**SHORT TASK 1**:
Reproduce the homestead daydream post verbatim, everything from "I’m stuck in" down to "hive or two.".
**SHORT TASK 2**:
According to the homestead daydream post, where is the writer's apartment located?

Dreamy's Delights

It's all about the food!

Day Dreaming

I’m stuck in an apartment on the east side of San Francisco Bay. I have a little balcony, no place to really garden although I do have a few pots of herbs. I was day dreaming the other day of how wonderful it would be to have my own little homestead. I thought I’d share some of the things I would love to be able to do.

I’d definitely have a nice garden. I want to live somewhere with a long growing season so that I don’t have half the year where I can’t get fresh produce. I would have grow tomatoes, cucumbers, peppers, carrots, green beans, squash and pumpkins. I would also have an orchard of fruit and nuts trees with a bee hive or two.

**GIVEN DATA**:

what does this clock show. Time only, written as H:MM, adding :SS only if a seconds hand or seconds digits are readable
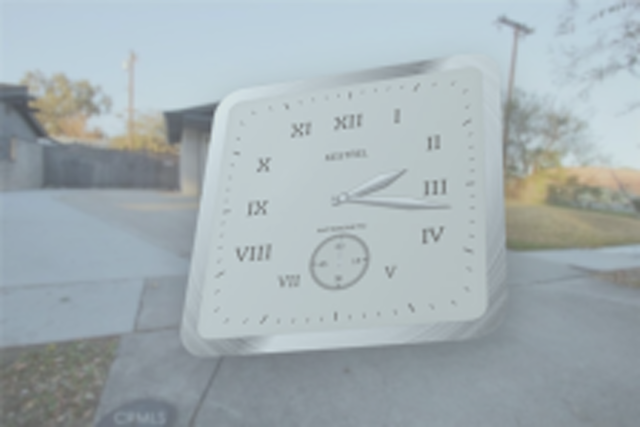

**PROBLEM SOLUTION 1**:
I’m stuck in an apartment on the east side of San Francisco Bay. I have a little balcony, no place to really garden although I do have a few pots of herbs. I was day dreaming the other day of how wonderful it would be to have my own little homestead. I thought I’d share some of the things I would love to be able to do.

I’d definitely have a nice garden. I want to live somewhere with a long growing season so that I don’t have half the year where I can’t get fresh produce. I would have grow tomatoes, cucumbers, peppers, carrots, green beans, squash and pumpkins. I would also have an orchard of fruit and nuts trees with a bee hive or two.

**PROBLEM SOLUTION 2**:
On the east side of San Francisco Bay.